Contending that the Mullaperiyar water dispute is an inter-State water dispute that cannot be resolved by the Supreme Court, Kerala on Thursday suggested that the Centre could be asked to constitute a tribunal to adjudicate the issue as it has wider ramifications.

Senior counsel Harish Salve, appearing for Kerala, made this submission before a five-judge Constitution Bench comprising Justices D.K. Jain, B. Sudershan Reddy, Mukundakam Sharma, R.M. Lodha and Deepak Verma, hearing the Tamil Nadu’s suit questioning the Kerala’s law preventing raising the water level in the Mullaperiyar dam beyond 136 ft.

Justice Lodha told counsel, “This court has already adjudicated that it is not a water dispute, which concerns only about the safety of the dam and has decided that the water level could go up to 142 ft. They [Tamil Nadu] want only the implementation of this order. How can you say it is a water dispute?”

Senior counsel K. Parasaran told the court that it was not an inter-State water dispute. Therefore, the question of referring it to a tribunal would not arise. All the issues had already been gone into by this court, he said, opposing the plea for referring the matter to a tribunal.

Mr. Salve said in the wake of the Supreme court judgment in 2006, there was a question mark over the legal right of Tamil Nadu arising from the terms of the contract.

“I [Kerala] brought a law to have control over water. The law has taken away their right. If Tamil Nadu says it is a simple contract, Kerala has overruled it by a law. The moment Tamil Nadu says the water level should be raised above 136 ft, it becomes a water dispute between the two States and the tribunal is the only solution.”

Justice Jain intervened and said, “May be beyond 142 ft, it could be a water dispute. But up to 142 ft, the dispute has already been decided by this court.” Mr. Salve quoted earlier judgment in the Narmada dam case and asserted that even raising the height of the dam had been construed as a water dispute for adjudication by a tribunal.

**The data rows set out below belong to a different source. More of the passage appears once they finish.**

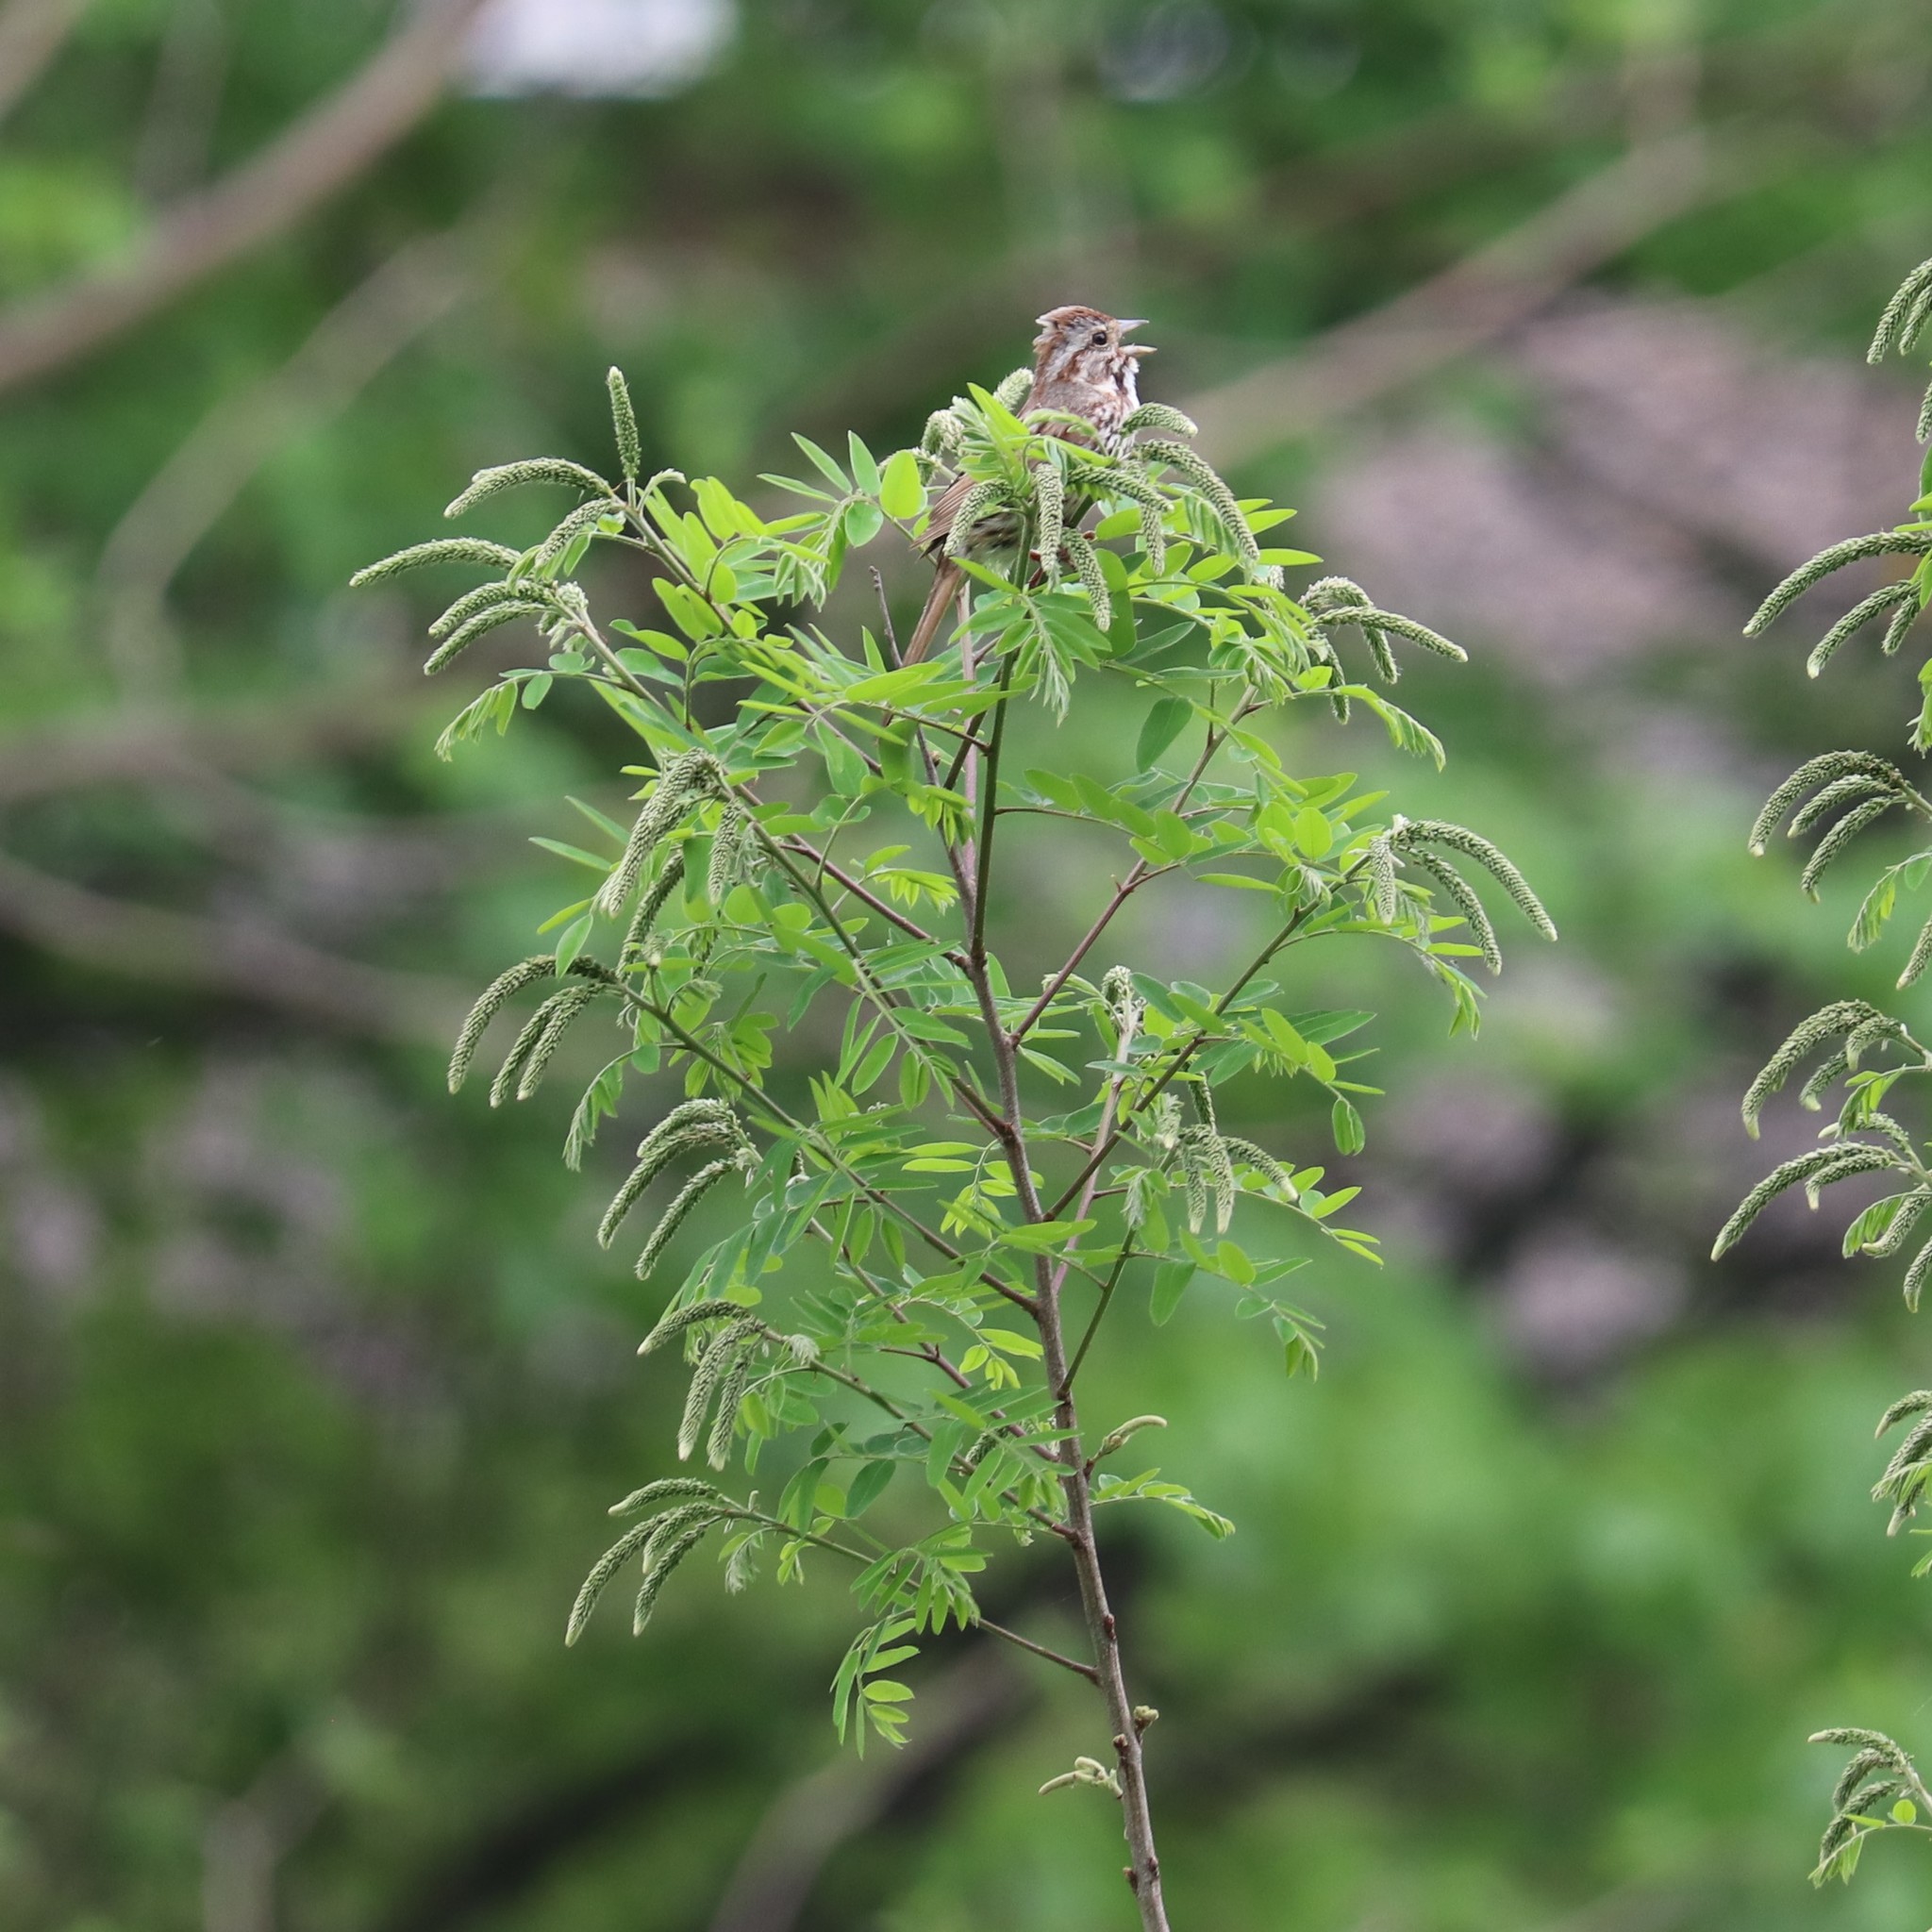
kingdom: Animalia
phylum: Chordata
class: Aves
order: Passeriformes
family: Passerellidae
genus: Melospiza
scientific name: Melospiza melodia
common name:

He said while the Supreme Court could only validate or invalidate the law, the tribunal would have wider powers even to evolve a mechanism taking a holistic view of the issue.

He said “the tribunal could even say our law is bad and it can’t be enforced.”

Mr. Salve asserted that for about 30 years now the water level in the dam had been maintained at 136 ft and over the years there had been increase in the area of irrigation in Tamil Nadu and generation of power.

When Justice Sharma wanted to know from Mr. Salve why the State was opposing raising the level up to 142 ft if the State was keen on de-commissioning the dam, Mr. Salve said, “As long as the dam remains the level will be kept only at 136 ft. If they [Tamil Nadu] insist on enforcement of contract as per the lease agreement, we [Kerala] are saying your right has been taken away by our law. Lease doesn’t give them water; it gives them only land and dam. I will divert the water from the dam to the Idukki reservoir, what will you do? I know it suffers from constitutional morality, but that is a reality if you take a narrow view.”

Arguments will continue on February 16.